Heute ist die Situation anders. Der FDP steht gar keine Alternative zur Verfügung. Das Trostlose – oder sollte man besser sagen: das Tröstliche – an der Geschichte ist, dass der Verbleib in der Ampel auch keine Lösung für die FDP im freien Fall aus den Parlamenten ist. Damit hätte sich dann auch ihre einzige Existenzberechtigung, nämlich die als Zünglein, verabschiedet. Die Partei hätte nur dann passable Zukunftsaussichten, wenn sie sich endlich nicht nur auf Machterhalt, sondern auf liberale Grundsätze stützen würde. Davon ist Lindner, der Alleinherrscher der Truppe – was an sich schon liberalen Grundsätzen widerspricht – (noch) weit entfernt. Er hat weder die Buschmänner im Griff, noch kann er in der Ampel ökonomische Vernunft auch nur ansatzweise durchsetzen. Selbst nach dem epochalen Urteil des Verfassungsgerichts gelingt es ihm nicht, den von Transformationsfuror zerfressenen Kollegen Habeck zur Einsicht zu bringen.
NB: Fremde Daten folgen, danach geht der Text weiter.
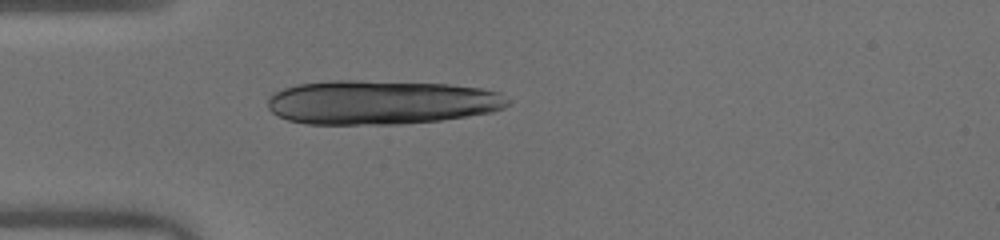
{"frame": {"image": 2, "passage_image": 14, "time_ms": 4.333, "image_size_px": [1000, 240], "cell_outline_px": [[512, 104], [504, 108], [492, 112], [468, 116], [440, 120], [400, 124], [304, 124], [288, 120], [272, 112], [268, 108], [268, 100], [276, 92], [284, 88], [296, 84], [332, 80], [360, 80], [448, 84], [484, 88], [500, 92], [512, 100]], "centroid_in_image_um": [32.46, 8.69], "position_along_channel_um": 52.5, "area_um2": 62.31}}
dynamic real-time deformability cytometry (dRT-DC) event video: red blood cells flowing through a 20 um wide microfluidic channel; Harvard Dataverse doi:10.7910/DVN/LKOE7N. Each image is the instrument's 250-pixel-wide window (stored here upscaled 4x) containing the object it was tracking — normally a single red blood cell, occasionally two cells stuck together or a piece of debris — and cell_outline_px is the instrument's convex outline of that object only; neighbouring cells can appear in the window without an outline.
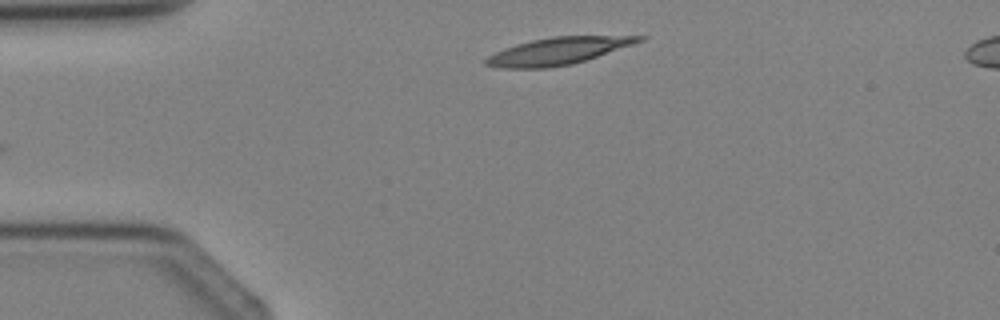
{"species": "Egyptian fruit bat (a non-hibernating species)", "species_latin": "Rousettus aegyptiacus", "temperature_condition": "cold", "stored_images_in_passage": 2, "camera_frame_rate_fps": 3000, "um_per_image_px": 0.085, "animal": {"sex": "female"}, "frame": {"image": 1, "passage_image": 1, "time_ms": 0.0, "image_size_px": [1000, 320], "cell_outline_px": [[648, 36], [644, 40], [572, 64], [548, 68], [504, 68], [484, 64], [484, 60], [488, 56], [504, 48], [516, 44], [532, 40], [552, 36]], "centroid_in_image_um": [47.38, 4.33], "position_along_channel_um": 37.6, "area_um2": 23.76}}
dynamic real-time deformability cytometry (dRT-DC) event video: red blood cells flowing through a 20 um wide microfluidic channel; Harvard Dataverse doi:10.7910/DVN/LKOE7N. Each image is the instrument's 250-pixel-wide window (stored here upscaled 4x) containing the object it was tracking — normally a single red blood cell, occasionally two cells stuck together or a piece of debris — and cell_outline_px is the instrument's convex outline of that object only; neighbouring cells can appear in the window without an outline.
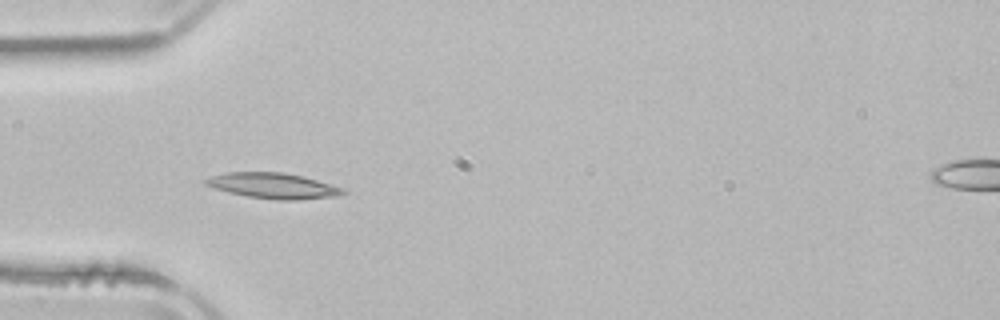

Als der neulich einen „hunderte von Milliarden“ schweren Schuldentopf für die staatsgelenkte Industrie forderte, fielen ihm dazu nur die Adjektive „interessant“ und „ungewöhnlich“ ein. Die FDP ist zum rettenden Sprung aus der Ampel nicht in der Lage. Dabei würde ihr die Dankbarkeit dafür, der Ampel endlich den Strom abgestellt zu haben, vielleicht im Herbst 2025 bei den Bundestagswahlen sogar den Hals gerade noch einmal retten. Es wäre ihre letzte vage Hoffnung. Die, die zuletzt stirbt.